Containerized port movement of Latin America and the Caribbean reached 41.3 million TEUs in 2011, an increase of 11.1% compared with 2010, according to the latest CEPAL (Economic Commission for Latin America and the Caribbean) Maritime Bulletin.
The report summarized information of 143 ports scattered around the region, including international traffic, empty containers, transshipment and cabotage.
According to the ranking of containerized port traffic “Latin America and the Caribbean 2011” in the CEPAL report, the top twenty container ports in the region grew by 12.3%, with only two of the top twenty regional ports registering a slight decrease in their activity compared to 2010.

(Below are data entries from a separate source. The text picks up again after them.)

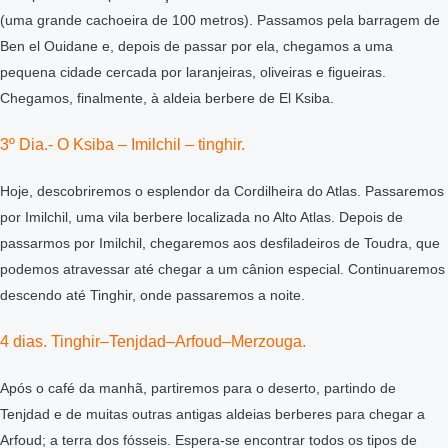
(uma grande cachoeira de 100 metros). Passamos pela barragem de
Ben el Ouidane e, depois de passar por ela, chegamos a uma
pequena cidade cercada por laranjeiras, oliveiras e figueiras.
Chegamos, finalmente, à aldeia berbere de El Ksiba.
3º Dia.- O Ksiba – Imilchil – tinghir.
Hoje, descobriremos o esplendor da Cordilheira do Atlas. Passaremos
por Imilchil, uma vila berbere localizada no Alto Atlas. Depois de
passarmos por Imilchil, chegaremos aos desfiladeiros de Toudra, que
podemos atravessar até chegar a um cânion especial. Continuaremos
descendo até Tinghir, onde passaremos a noite.
4 dias. Tinghir–Tenjdad–Arfoud–Merzouga.
Após o café da manhã, partiremos para o deserto, partindo de
Tenjdad e de muitas outras antigas aldeias berberes para chegar a
Arfoud; a terra dos fósseis. Espera-se encontrar todos os tipos de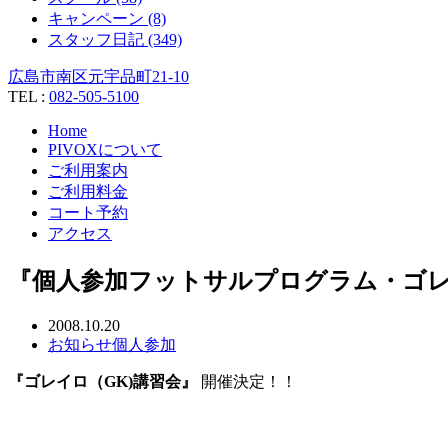
キャンペーン (8)
スタッフ日記 (349)
広島市南区元宇品町21-10
TEL :
082-505-5100
Home
PIVOXについて
ご利用案内
ご利用料金
コート予約
アクセス
『個人参加フットサルプログラム・ゴレ
2008.10.20
お知らせ
個人参加
『ゴレイロ（GK)講習会』
開催決定！！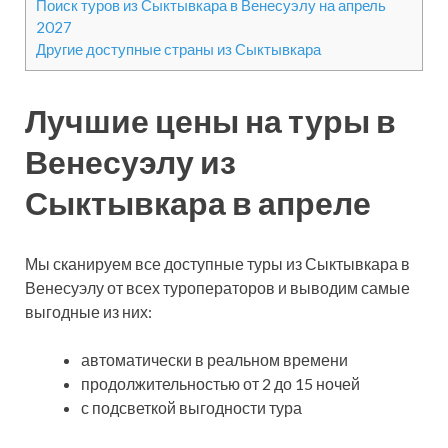
Поиск туров из Сыктывкара в Венесуэлу на апрель
2027
Другие доступные страны из Сыктывкара
Лучшие цены на туры в
Венесуэлу из
Сыктывкара в апреле
Мы сканируем все доступные туры из Сыктывкара в
Венесуэлу от всех туроператоров и выводим самые
выгодные из них:
автоматически в реальном времени
продолжительностью от 2 до 15 ночей
с подсветкой выгодности тура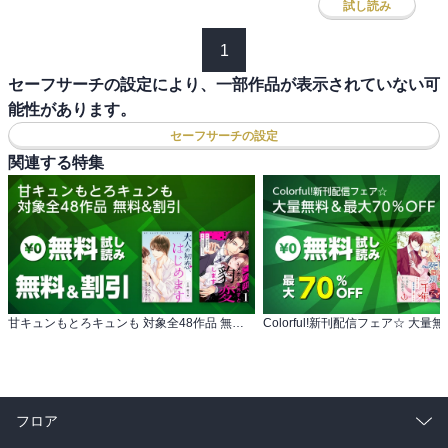
試し読み
1
セーフサーチの設定により、一部作品が表示されていない可
能性があります。
セーフサーチの設定
関連する特集
甘キュンもとろキュンも 対象全48作品 無料&割引
フロア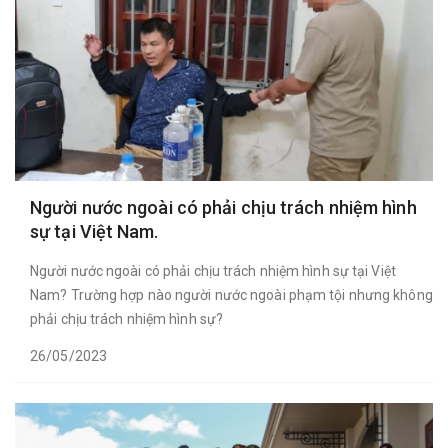
Người nước ngoài có phải chịu trách nhiệm hình
sự tại Việt Nam.
Người nước ngoài có phải chịu trách nhiệm hình sự tại Việt
Nam? Trường hợp nào người nước ngoài phạm tội nhưng không
phải chịu trách nhiệm hình sự?
26/05/2023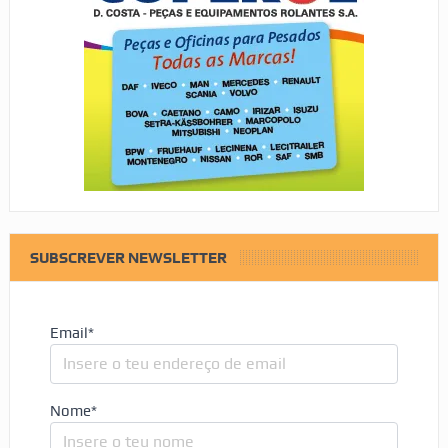
SUBSCREVER NEWSLETTER
Email*
Nome*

The report highlights that 19.1% of total regional port movements is driven by Brazil, followed by Panama, with 16% and Mexico at 10.23%.
Chile is the fourth busiest port operator, registering 8.21% of the regional total, followed by Colombia with 5.16% and the ports of Argentina 5.21%.

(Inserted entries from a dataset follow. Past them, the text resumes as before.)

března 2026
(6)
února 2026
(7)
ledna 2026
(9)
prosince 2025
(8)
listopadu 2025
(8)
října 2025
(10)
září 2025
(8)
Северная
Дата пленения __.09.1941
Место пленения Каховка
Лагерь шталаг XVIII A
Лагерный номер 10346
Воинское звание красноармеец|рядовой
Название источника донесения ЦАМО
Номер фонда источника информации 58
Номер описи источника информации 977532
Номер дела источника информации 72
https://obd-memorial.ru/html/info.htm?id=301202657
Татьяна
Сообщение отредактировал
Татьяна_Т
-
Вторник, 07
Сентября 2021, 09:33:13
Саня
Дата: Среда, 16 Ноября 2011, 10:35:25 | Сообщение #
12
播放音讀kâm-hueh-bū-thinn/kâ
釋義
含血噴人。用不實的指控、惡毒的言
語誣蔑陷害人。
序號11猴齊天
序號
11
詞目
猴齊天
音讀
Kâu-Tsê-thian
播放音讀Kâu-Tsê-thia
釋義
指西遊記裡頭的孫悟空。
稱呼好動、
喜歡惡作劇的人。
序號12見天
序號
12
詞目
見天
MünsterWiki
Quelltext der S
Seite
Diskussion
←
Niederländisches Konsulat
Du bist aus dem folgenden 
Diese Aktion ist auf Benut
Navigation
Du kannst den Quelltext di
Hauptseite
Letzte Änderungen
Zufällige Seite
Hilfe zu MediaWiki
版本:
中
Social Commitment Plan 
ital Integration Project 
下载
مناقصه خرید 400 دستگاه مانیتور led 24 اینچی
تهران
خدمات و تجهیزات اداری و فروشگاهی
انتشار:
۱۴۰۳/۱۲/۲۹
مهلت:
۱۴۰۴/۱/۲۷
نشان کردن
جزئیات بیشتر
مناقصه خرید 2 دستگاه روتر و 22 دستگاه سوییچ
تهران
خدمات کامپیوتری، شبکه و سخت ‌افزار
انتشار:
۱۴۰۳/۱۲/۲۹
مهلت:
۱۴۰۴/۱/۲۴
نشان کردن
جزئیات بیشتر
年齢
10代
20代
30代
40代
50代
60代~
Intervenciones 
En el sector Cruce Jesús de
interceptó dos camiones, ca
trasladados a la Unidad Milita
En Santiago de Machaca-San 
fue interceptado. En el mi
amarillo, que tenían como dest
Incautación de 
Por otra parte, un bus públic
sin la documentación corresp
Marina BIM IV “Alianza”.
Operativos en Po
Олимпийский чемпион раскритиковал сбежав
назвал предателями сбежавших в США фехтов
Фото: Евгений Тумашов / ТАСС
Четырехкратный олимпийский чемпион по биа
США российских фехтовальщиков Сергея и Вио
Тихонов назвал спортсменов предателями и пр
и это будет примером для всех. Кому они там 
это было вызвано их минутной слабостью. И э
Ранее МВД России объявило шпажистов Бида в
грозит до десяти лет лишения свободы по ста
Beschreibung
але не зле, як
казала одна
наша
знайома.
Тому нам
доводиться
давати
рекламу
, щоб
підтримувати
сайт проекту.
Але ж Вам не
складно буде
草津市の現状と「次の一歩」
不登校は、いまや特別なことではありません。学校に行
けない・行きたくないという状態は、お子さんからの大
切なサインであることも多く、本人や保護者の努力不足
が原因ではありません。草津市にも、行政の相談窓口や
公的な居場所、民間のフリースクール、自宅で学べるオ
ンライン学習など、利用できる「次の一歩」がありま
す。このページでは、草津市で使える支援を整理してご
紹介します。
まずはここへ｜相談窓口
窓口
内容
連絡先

In the Caribbean, Jamaica is the top country at subregional and regional level with 4.58%, according to CEPAL.
Despite the increase in cargo movement in 2011, the report notes that the ports of Latin America and the Caribbean are taking a world share of 7.3%, a slight increase compared with the participation of 7.2% recorded the previous year.
Asian ports, including China, account for more than 60% of containerized cargo movement worldwide, according to the report.
Again, the Pacific coast of Panama grew by 45.7% and to a lesser extent Mexico by around 17%, at a time when the east coast of the United States did 4%.